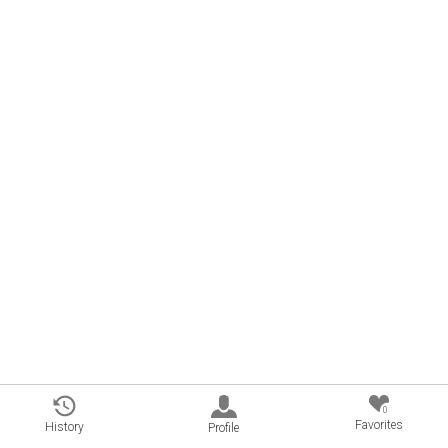
0
Favorites
History
Profile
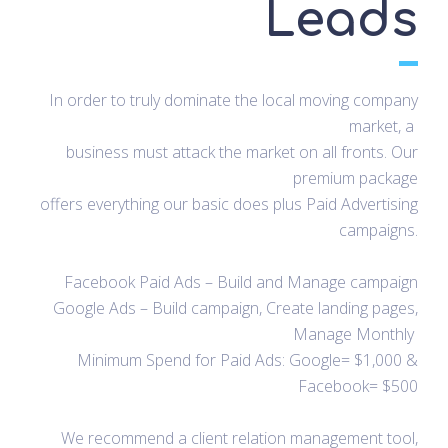
Leads
In order to truly dominate the local moving company
market, a
business must attack the market on all fronts. Our
premium package
offers everything our basic does plus Paid Advertising
campaigns.
Facebook Paid Ads – Build and Manage campaign
Google Ads – Build campaign, Create landing pages,
Manage Monthly
Minimum Spend for Paid Ads: Google= $1,000 &
Facebook= $500
We recommend a client relation management tool,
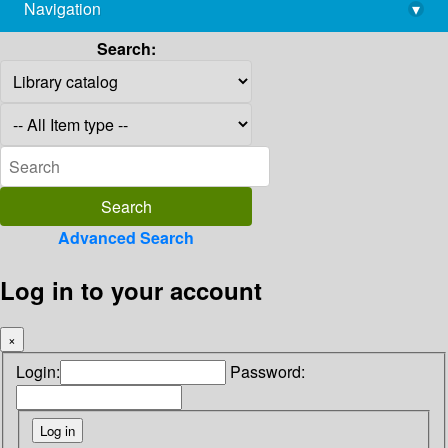
Navigation
▾
library@imsc.res.in
Search:
Advanced Search
Log in to your account
×
Login:
Password:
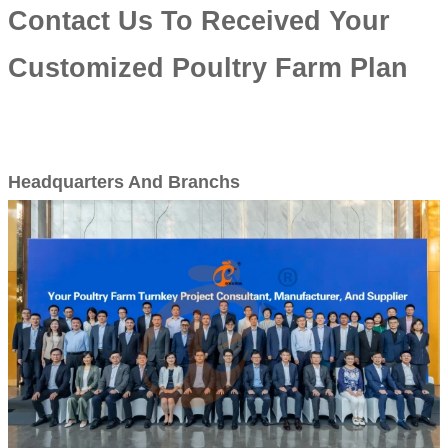
Contact Us To Received Your
Customized Poultry Farm Plan
Headquarters And Branchs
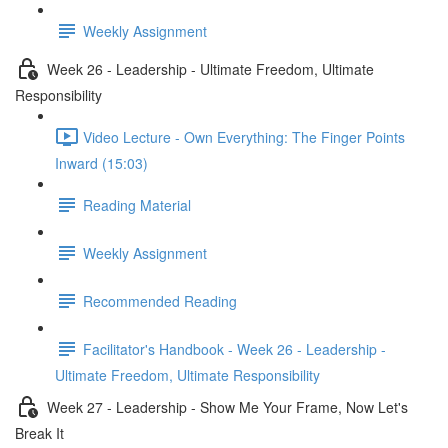
Weekly Assignment
Week 26 - Leadership - Ultimate Freedom, Ultimate
Responsibility
Video Lecture - Own Everything: The Finger Points
Inward (15:03)
Reading Material
Weekly Assignment
Recommended Reading
Facilitator's Handbook - Week 26 - Leadership -
Ultimate Freedom, Ultimate Responsibility
Week 27 - Leadership - Show Me Your Frame, Now Let's
Break It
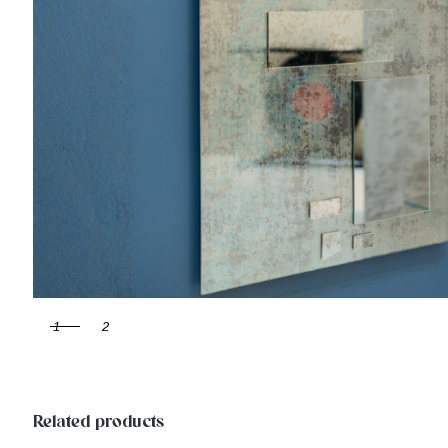
1
2
Related products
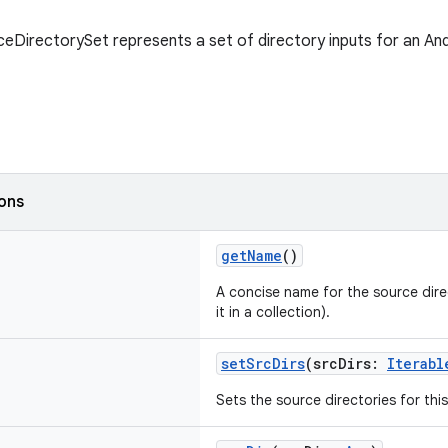
eDirectorySet represents a set of directory inputs for an And
ions
getName
()
A concise name for the source direc
it in a collection).
setSrcDirs
(srcDirs:
Iterabl
Sets the source directories for this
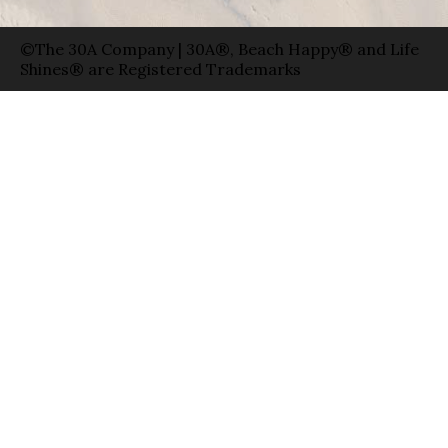
©The 30A Company | 30A®, Beach Happy® and Life
Shines® are Registered Trademarks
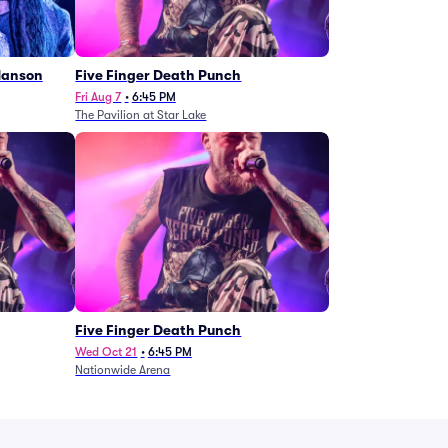
Manson
Five Finger Death Punch
Fri Aug 7
•
6:45 PM
The Pavilion at Star Lake
Five Finger Death Punch
Wed Oct 21
•
6:45 PM
Nationwide Arena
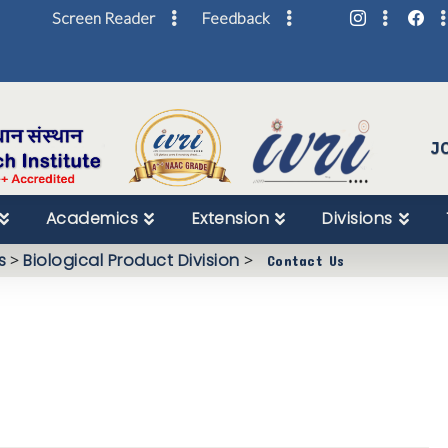
Screen Reader
Feedback
Skip
to
Content
J
Academics
Extension
Divisions
s
>
Biological Product Division
>
Contact Us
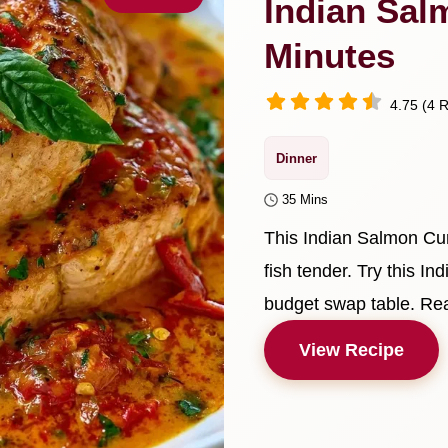
Indian Sal
Minutes
4.75 (4 R
Dinner
35 Mins
This Indian Salmon Cur
fish tender. Try this I
budget swap table. Rea
View Recipe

=-=-=-=-=

● What the exercise asks
Look through the entries above and copy each line that has "market" in it.

● Result for this exercise
market, a
business must attack the market on all fronts. Our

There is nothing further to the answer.